* _Work instructions_:
Among the entries below, find the line with "Coastal water quality", then quote it and each following line up to and including the line with "Bennett, E. M., Carpenter, S.", and nothing else.
※ ※ ※
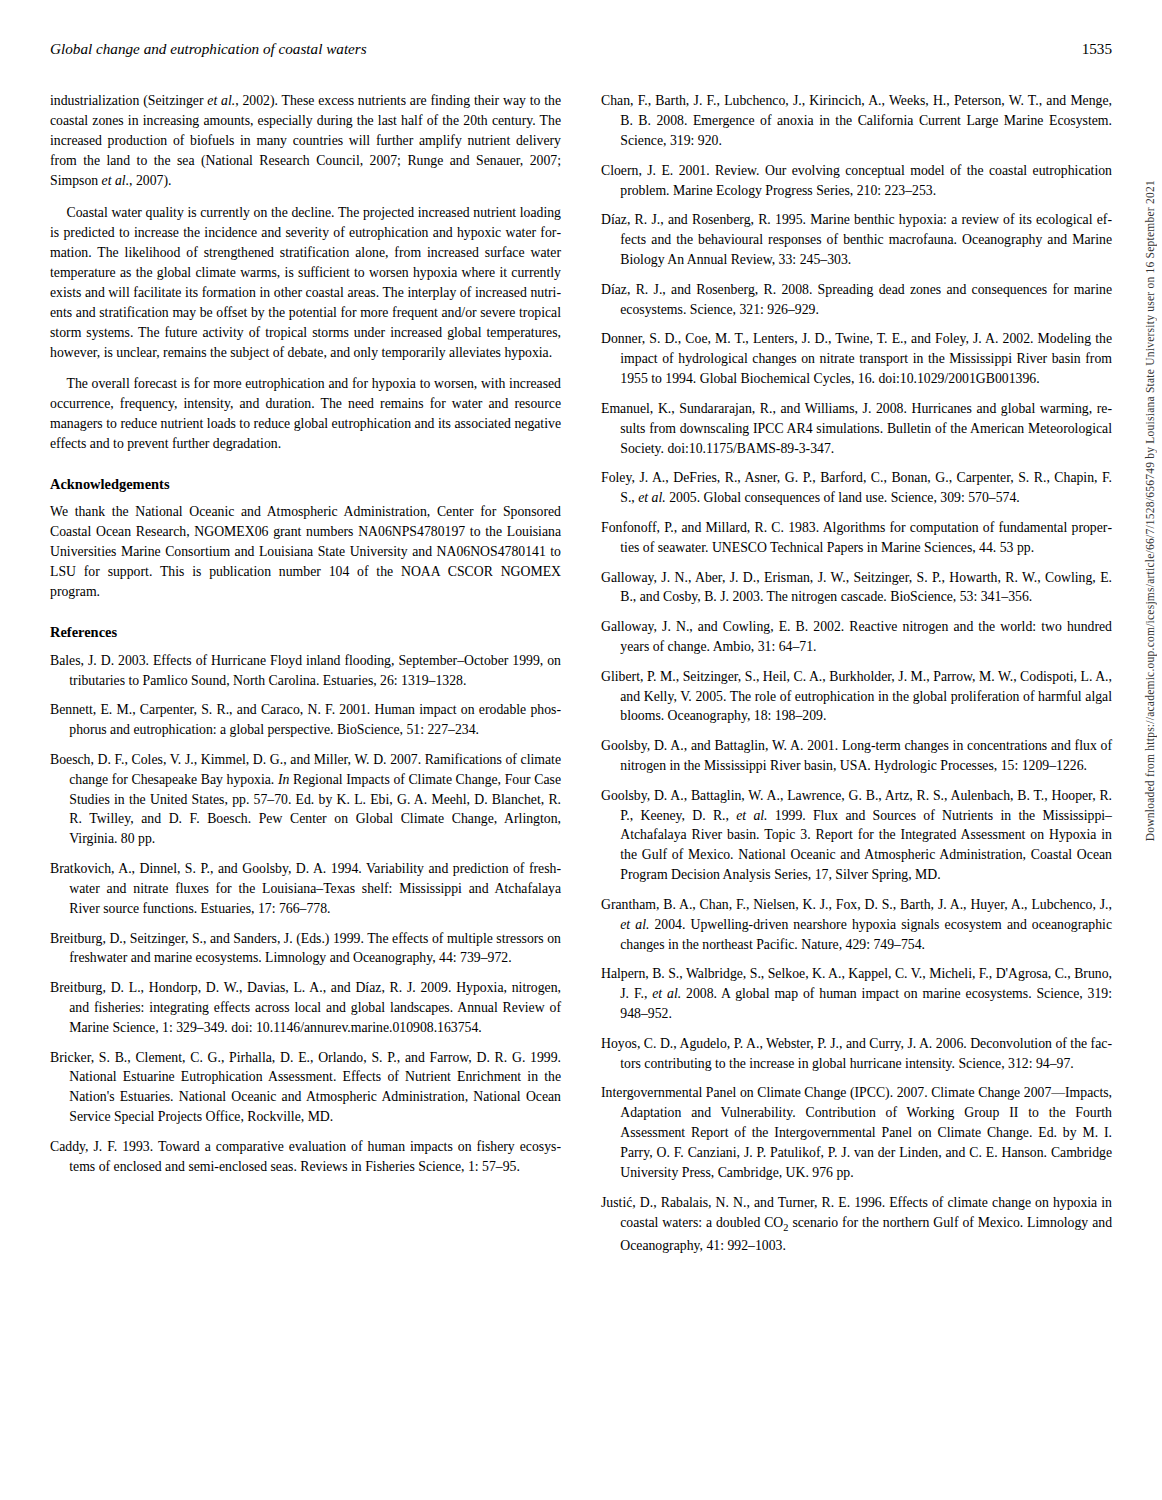Global change and eutrophication of coastal waters 1535
Downloaded from https://academic.oup.com/icesjms/article/66/7/1528/656749 by Louisiana State University user on 16 September 2021
industrialization (Seitzinger et al., 2002). These excess nutrients are finding their way to the coastal zones in increasing amounts, especially during the last half of the 20th century. The increased production of biofuels in many countries will further amplify nutrient delivery from the land to the sea (National Research Council, 2007; Runge and Senauer, 2007; Simpson et al., 2007).
Coastal water quality is currently on the decline. The projected increased nutrient loading is predicted to increase the incidence and severity of eutrophication and hypoxic water formation. The likelihood of strengthened stratification alone, from increased surface water temperature as the global climate warms, is sufficient to worsen hypoxia where it currently exists and will facilitate its formation in other coastal areas. The interplay of increased nutrients and stratification may be offset by the potential for more frequent and/or severe tropical storm systems. The future activity of tropical storms under increased global temperatures, however, is unclear, remains the subject of debate, and only temporarily alleviates hypoxia.
The overall forecast is for more eutrophication and for hypoxia to worsen, with increased occurrence, frequency, intensity, and duration. The need remains for water and resource managers to reduce nutrient loads to reduce global eutrophication and its associated negative effects and to prevent further degradation.
Acknowledgements
We thank the National Oceanic and Atmospheric Administration, Center for Sponsored Coastal Ocean Research, NGOMEX06 grant numbers NA06NPS4780197 to the Louisiana Universities Marine Consortium and Louisiana State University and NA06NOS4780141 to LSU for support. This is publication number 104 of the NOAA CSCOR NGOMEX program.
References
Bales, J. D. 2003. Effects of Hurricane Floyd inland flooding, September–October 1999, on tributaries to Pamlico Sound, North Carolina. Estuaries, 26: 1319–1328.
Bennett, E. M., Carpenter, S. R., and Caraco, N. F. 2001. Human impact on erodable phosphorus and eutrophication: a global perspective. BioScience, 51: 227–234.
Boesch, D. F., Coles, V. J., Kimmel, D. G., and Miller, W. D. 2007. Ramifications of climate change for Chesapeake Bay hypoxia. In Regional Impacts of Climate Change, Four Case Studies in the United States, pp. 57–70. Ed. by K. L. Ebi, G. A. Meehl, D. Blanchet, R. R. Twilley, and D. F. Boesch. Pew Center on Global Climate Change, Arlington, Virginia. 80 pp.
Bratkovich, A., Dinnel, S. P., and Goolsby, D. A. 1994. Variability and prediction of freshwater and nitrate fluxes for the Louisiana–Texas shelf: Mississippi and Atchafalaya River source functions. Estuaries, 17: 766–778.
Breitburg, D., Seitzinger, S., and Sanders, J. (Eds.) 1999. The effects of multiple stressors on freshwater and marine ecosystems. Limnology and Oceanography, 44: 739–972.
Breitburg, D. L., Hondorp, D. W., Davias, L. A., and Díaz, R. J. 2009. Hypoxia, nitrogen, and fisheries: integrating effects across local and global landscapes. Annual Review of Marine Science, 1: 329–349. doi: 10.1146/annurev.marine.010908.163754.
Bricker, S. B., Clement, C. G., Pirhalla, D. E., Orlando, S. P., and Farrow, D. R. G. 1999. National Estuarine Eutrophication Assessment. Effects of Nutrient Enrichment in the Nation's Estuaries. National Oceanic and Atmospheric Administration, National Ocean Service Special Projects Office, Rockville, MD.
Caddy, J. F. 1993. Toward a comparative evaluation of human impacts on fishery ecosystems of enclosed and semi-enclosed seas. Reviews in Fisheries Science, 1: 57–95.
Chan, F., Barth, J. F., Lubchenco, J., Kirincich, A., Weeks, H., Peterson, W. T., and Menge, B. B. 2008. Emergence of anoxia in the California Current Large Marine Ecosystem. Science, 319: 920.
Cloern, J. E. 2001. Review. Our evolving conceptual model of the coastal eutrophication problem. Marine Ecology Progress Series, 210: 223–253.
Díaz, R. J., and Rosenberg, R. 1995. Marine benthic hypoxia: a review of its ecological effects and the behavioural responses of benthic macrofauna. Oceanography and Marine Biology An Annual Review, 33: 245–303.
Díaz, R. J., and Rosenberg, R. 2008. Spreading dead zones and consequences for marine ecosystems. Science, 321: 926–929.
Donner, S. D., Coe, M. T., Lenters, J. D., Twine, T. E., and Foley, J. A. 2002. Modeling the impact of hydrological changes on nitrate transport in the Mississippi River basin from 1955 to 1994. Global Biochemical Cycles, 16. doi:10.1029/2001GB001396.
Emanuel, K., Sundararajan, R., and Williams, J. 2008. Hurricanes and global warming, results from downscaling IPCC AR4 simulations. Bulletin of the American Meteorological Society. doi:10.1175/BAMS-89-3-347.
Foley, J. A., DeFries, R., Asner, G. P., Barford, C., Bonan, G., Carpenter, S. R., Chapin, F. S., et al. 2005. Global consequences of land use. Science, 309: 570–574.
Fonfonoff, P., and Millard, R. C. 1983. Algorithms for computation of fundamental properties of seawater. UNESCO Technical Papers in Marine Sciences, 44. 53 pp.
Galloway, J. N., Aber, J. D., Erisman, J. W., Seitzinger, S. P., Howarth, R. W., Cowling, E. B., and Cosby, B. J. 2003. The nitrogen cascade. BioScience, 53: 341–356.
Galloway, J. N., and Cowling, E. B. 2002. Reactive nitrogen and the world: two hundred years of change. Ambio, 31: 64–71.
Glibert, P. M., Seitzinger, S., Heil, C. A., Burkholder, J. M., Parrow, M. W., Codispoti, L. A., and Kelly, V. 2005. The role of eutrophication in the global proliferation of harmful algal blooms. Oceanography, 18: 198–209.
Goolsby, D. A., and Battaglin, W. A. 2001. Long-term changes in concentrations and flux of nitrogen in the Mississippi River basin, USA. Hydrologic Processes, 15: 1209–1226.
Goolsby, D. A., Battaglin, W. A., Lawrence, G. B., Artz, R. S., Aulenbach, B. T., Hooper, R. P., Keeney, D. R., et al. 1999. Flux and Sources of Nutrients in the Mississippi–Atchafalaya River basin. Topic 3. Report for the Integrated Assessment on Hypoxia in the Gulf of Mexico. National Oceanic and Atmospheric Administration, Coastal Ocean Program Decision Analysis Series, 17, Silver Spring, MD.
Grantham, B. A., Chan, F., Nielsen, K. J., Fox, D. S., Barth, J. A., Huyer, A., Lubchenco, J., et al. 2004. Upwelling-driven nearshore hypoxia signals ecosystem and oceanographic changes in the northeast Pacific. Nature, 429: 749–754.
Halpern, B. S., Walbridge, S., Selkoe, K. A., Kappel, C. V., Micheli, F., D'Agrosa, C., Bruno, J. F., et al. 2008. A global map of human impact on marine ecosystems. Science, 319: 948–952.
Hoyos, C. D., Agudelo, P. A., Webster, P. J., and Curry, J. A. 2006. Deconvolution of the factors contributing to the increase in global hurricane intensity. Science, 312: 94–97.
Intergovernmental Panel on Climate Change (IPCC). 2007. Climate Change 2007—Impacts, Adaptation and Vulnerability. Contribution of Working Group II to the Fourth Assessment Report of the Intergovernmental Panel on Climate Change. Ed. by M. I. Parry, O. F. Canziani, J. P. Patulikof, P. J. van der Linden, and C. E. Hanson. Cambridge University Press, Cambridge, UK. 976 pp.
Justić, D., Rabalais, N. N., and Turner, R. E. 1996. Effects of climate change on hypoxia in coastal waters: a doubled CO2 scenario for the northern Gulf of Mexico. Limnology and Oceanography, 41: 992–1003.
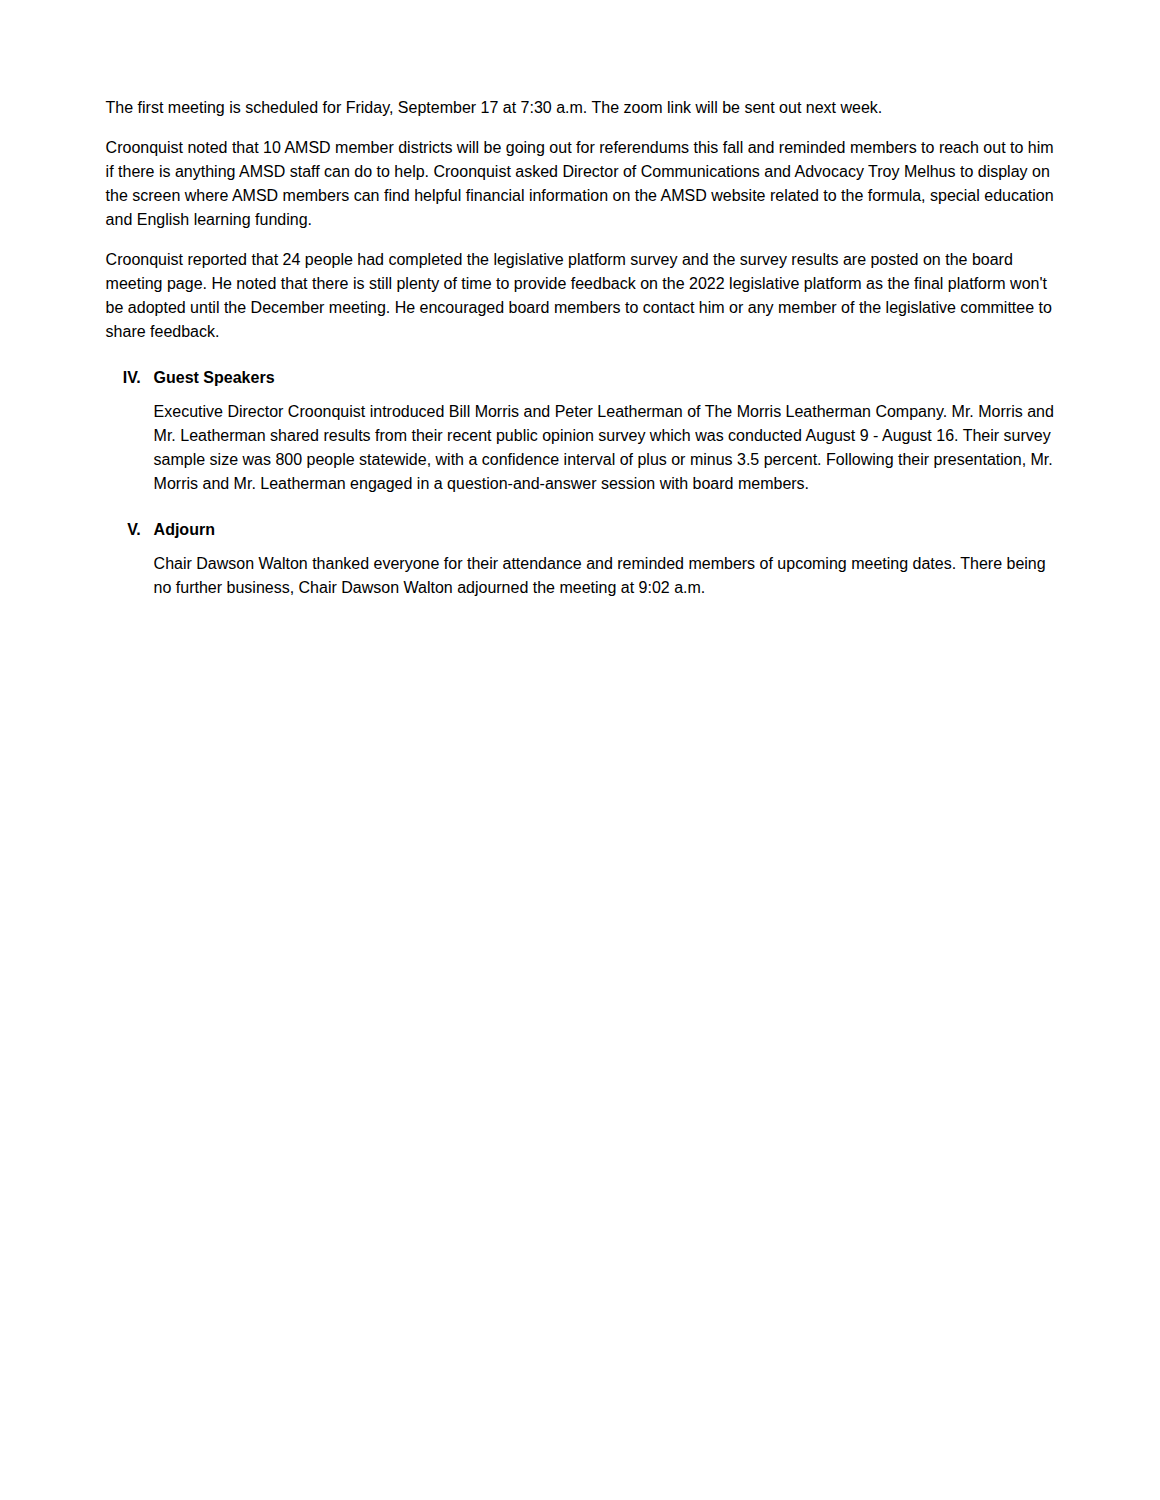The first meeting is scheduled for Friday, September 17 at 7:30 a.m. The zoom link will be sent out next week.
Croonquist noted that 10 AMSD member districts will be going out for referendums this fall and reminded members to reach out to him if there is anything AMSD staff can do to help. Croonquist asked Director of Communications and Advocacy Troy Melhus to display on the screen where AMSD members can find helpful financial information on the AMSD website related to the formula, special education and English learning funding.
Croonquist reported that 24 people had completed the legislative platform survey and the survey results are posted on the board meeting page. He noted that there is still plenty of time to provide feedback on the 2022 legislative platform as the final platform won't be adopted until the December meeting. He encouraged board members to contact him or any member of the legislative committee to share feedback.
IV. Guest Speakers
Executive Director Croonquist introduced Bill Morris and Peter Leatherman of The Morris Leatherman Company. Mr. Morris and Mr. Leatherman shared results from their recent public opinion survey which was conducted August 9 - August 16. Their survey sample size was 800 people statewide, with a confidence interval of plus or minus 3.5 percent. Following their presentation, Mr. Morris and Mr. Leatherman engaged in a question-and-answer session with board members.
V. Adjourn
Chair Dawson Walton thanked everyone for their attendance and reminded members of upcoming meeting dates. There being no further business, Chair Dawson Walton adjourned the meeting at 9:02 a.m.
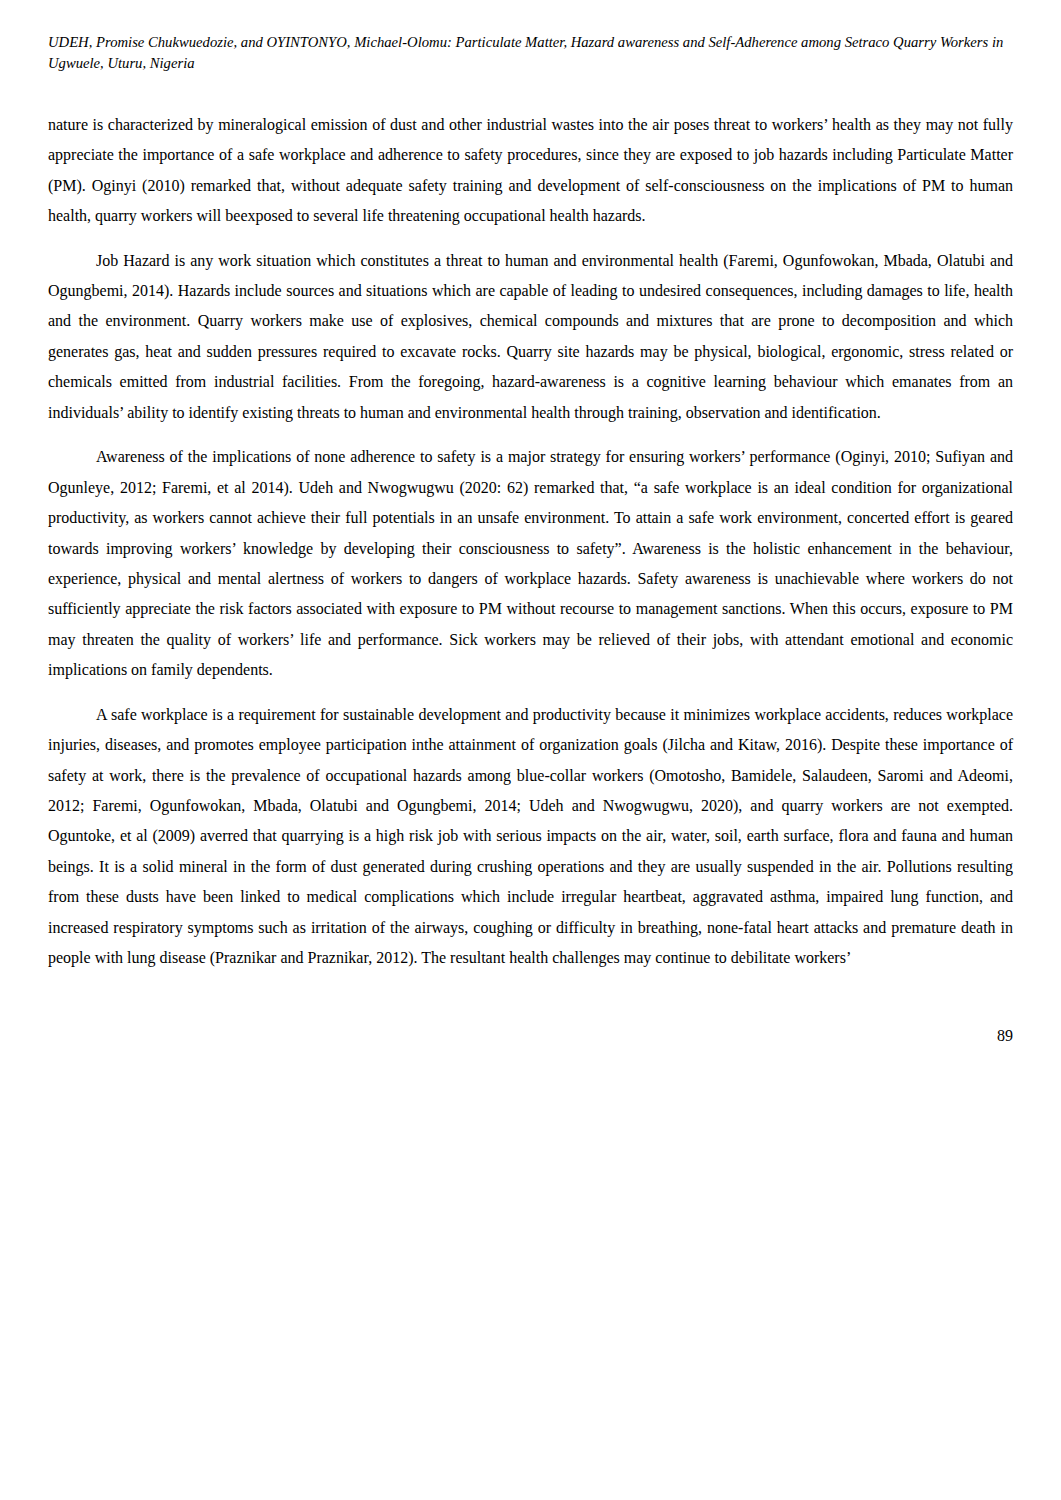UDEH, Promise Chukwuedozie, and OYINTONYO, Michael-Olomu: Particulate Matter, Hazard awareness and Self-Adherence among Setraco Quarry Workers in Ugwuele, Uturu, Nigeria
nature is characterized by mineralogical emission of dust and other industrial wastes into the air poses threat to workers’ health as they may not fully appreciate the importance of a safe workplace and adherence to safety procedures, since they are exposed to job hazards including Particulate Matter (PM). Oginyi (2010) remarked that, without adequate safety training and development of self-consciousness on the implications of PM to human health, quarry workers will beexposed to several life threatening occupational health hazards.
Job Hazard is any work situation which constitutes a threat to human and environmental health (Faremi, Ogunfowokan, Mbada, Olatubi and Ogungbemi, 2014). Hazards include sources and situations which are capable of leading to undesired consequences, including damages to life, health and the environment. Quarry workers make use of explosives, chemical compounds and mixtures that are prone to decomposition and which generates gas, heat and sudden pressures required to excavate rocks. Quarry site hazards may be physical, biological, ergonomic, stress related or chemicals emitted from industrial facilities. From the foregoing, hazard-awareness is a cognitive learning behaviour which emanates from an individuals’ ability to identify existing threats to human and environmental health through training, observation and identification.
Awareness of the implications of none adherence to safety is a major strategy for ensuring workers’ performance (Oginyi, 2010; Sufiyan and Ogunleye, 2012; Faremi, et al 2014). Udeh and Nwogwugwu (2020: 62) remarked that, “a safe workplace is an ideal condition for organizational productivity, as workers cannot achieve their full potentials in an unsafe environment. To attain a safe work environment, concerted effort is geared towards improving workers’ knowledge by developing their consciousness to safety”. Awareness is the holistic enhancement in the behaviour, experience, physical and mental alertness of workers to dangers of workplace hazards. Safety awareness is unachievable where workers do not sufficiently appreciate the risk factors associated with exposure to PM without recourse to management sanctions. When this occurs, exposure to PM may threaten the quality of workers’ life and performance. Sick workers may be relieved of their jobs, with attendant emotional and economic implications on family dependents.
A safe workplace is a requirement for sustainable development and productivity because it minimizes workplace accidents, reduces workplace injuries, diseases, and promotes employee participation inthe attainment of organization goals (Jilcha and Kitaw, 2016). Despite these importance of safety at work, there is the prevalence of occupational hazards among blue-collar workers (Omotosho, Bamidele, Salaudeen, Saromi and Adeomi, 2012; Faremi, Ogunfowokan, Mbada, Olatubi and Ogungbemi, 2014; Udeh and Nwogwugwu, 2020), and quarry workers are not exempted. Oguntoke, et al (2009) averred that quarrying is a high risk job with serious impacts on the air, water, soil, earth surface, flora and fauna and human beings. It is a solid mineral in the form of dust generated during crushing operations and they are usually suspended in the air. Pollutions resulting from these dusts have been linked to medical complications which include irregular heartbeat, aggravated asthma, impaired lung function, and increased respiratory symptoms such as irritation of the airways, coughing or difficulty in breathing, none-fatal heart attacks and premature death in people with lung disease (Praznikar and Praznikar, 2012). The resultant health challenges may continue to debilitate workers’
89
※ ※ ※
* _Answer for the task_:
Coastal water quality is currently on the decline. The projected increased nutrient loading is predicted to increase the incidence and severity of eutrophication and hypoxic water formation. The likelihood of strengthened stratification alone, from increased surface water temperature as the global climate warms, is sufficient to worsen hypoxia where it currently exists and will facilitate its formation in other coastal areas. The interplay of increased nutrients and stratification may be offset by the potential for more frequent and/or severe tropical storm systems. The future activity of tropical storms under increased global temperatures, however, is unclear, remains the subject of debate, and only temporarily alleviates hypoxia.
The overall forecast is for more eutrophication and for hypoxia to worsen, with increased occurrence, frequency, intensity, and duration. The need remains for water and resource managers to reduce nutrient loads to reduce global eutrophication and its associated negative effects and to prevent further degradation.
Acknowledgements
We thank the National Oceanic and Atmospheric Administration, Center for Sponsored Coastal Ocean Research, NGOMEX06 grant numbers NA06NPS4780197 to the Louisiana Universities Marine Consortium and Louisiana State University and NA06NOS4780141 to LSU for support. This is publication number 104 of the NOAA CSCOR NGOMEX program.
References
Bales, J. D. 2003. Effects of Hurricane Floyd inland flooding, September–October 1999, on tributaries to Pamlico Sound, North Carolina. Estuaries, 26: 1319–1328.
Bennett, E. M., Carpenter, S. R., and Caraco, N. F. 2001. Human impact on erodable phosphorus and eutrophication: a global perspective. BioScience, 51: 227–234.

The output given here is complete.